Anyone can lose their home and find their life is turned upside down.

I started off tagging stuff - I'm not meant to be having tea and biscuits with the prime minister.

I respect Virgin Atlantic's brave and challenging attitude and the way it goes against the grain, so I jumped at the chance to be part of the first ever Gallery in the Air.

David Cameron has given one of my paintings to President Obama. It's quite mad, really. But it's OK. It's not the kind of recognition I seek or get every day, but Cameron seems quite a positive kind of guy and Obama's a dude. I would probably have had issues if it had been for Bush.

A lot of my paintings have quite negative meanings, but painted in a bright and cheerful way.

For me, it's mostly about having stuff on the street. You're walking down the street, you do it every day, and suddenly there's something that wasn't there yesterday: something bright and cheerful and different.

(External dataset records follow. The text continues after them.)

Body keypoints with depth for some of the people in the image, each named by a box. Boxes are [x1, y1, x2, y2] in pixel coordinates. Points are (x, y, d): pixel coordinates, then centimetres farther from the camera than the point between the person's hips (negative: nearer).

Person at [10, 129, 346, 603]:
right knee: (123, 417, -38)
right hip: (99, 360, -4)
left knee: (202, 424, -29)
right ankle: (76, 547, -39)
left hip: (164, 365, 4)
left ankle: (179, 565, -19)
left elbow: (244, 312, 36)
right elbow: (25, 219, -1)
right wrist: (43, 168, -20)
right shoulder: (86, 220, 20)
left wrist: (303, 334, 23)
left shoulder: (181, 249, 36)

It might stay there for a year; maybe it will disappear.

Spraypainting a shop shutter turns an ugly, boring thing into something interesting and colourful. I think you'd have to be a pretty negative person to find fault in it.

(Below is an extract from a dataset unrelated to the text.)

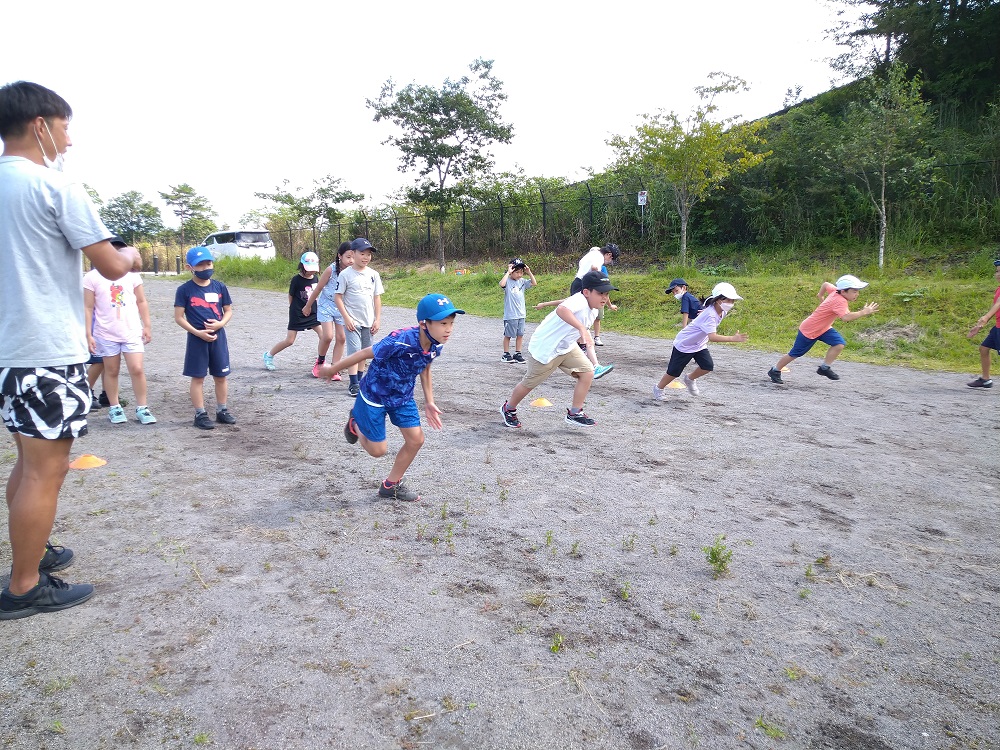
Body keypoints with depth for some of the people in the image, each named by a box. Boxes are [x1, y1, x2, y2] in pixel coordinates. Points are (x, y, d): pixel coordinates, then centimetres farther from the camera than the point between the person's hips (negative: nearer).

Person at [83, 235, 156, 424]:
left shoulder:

I was brought up in south London and I started out in the world of graffiti when I was about 14 because I wanted to be part of that hooded tracksuit gang thing.

Street artists want to add something to the environment. They consider the audience, whereas graffiti writers don't care about anyone except themselves, they do it purely for the kick.

An airplane cabin isn't the first place people think of when they choose an exhibition space, but I'm all for doing things differently.

It makes me really proud to be able to use my art to spread positive messages around the world.

When I can, I enjoy working with local people to involve everyone in the community in changing their environment.

The whole world is covered in graffiti. No one cares. It's just part of urban noise.

I'm always travelling and spend a lot of time in airports so I know what it feels like to get a personal welcome home. I wish I got more of them.

I'm hoping that Abu Dhabi's first piece of street art will inspire the next generation of artists the same way that the discovery of subway art inspired me all those years ago.

I'm a long way from being a Damien Hirst.

I love to paint and beautify the most unexpected of places - I've painted everything from doorways to trains but have always wanted to do something really huge and different.

Painting on the ground was a cool challenge because you can't just stand back and see what you're doing.

All too often, when people think about art in the U.K., they think London. There's some really great work being produced outside of the capital city and I think it is important to stop and acknowledge that.

I've a lot of respect for what people are doing here in Manchester, to promote the city's creativity and Aviva Investors Manchester Art Fair has played a big role in that. I'm glad to bring my work to the North West.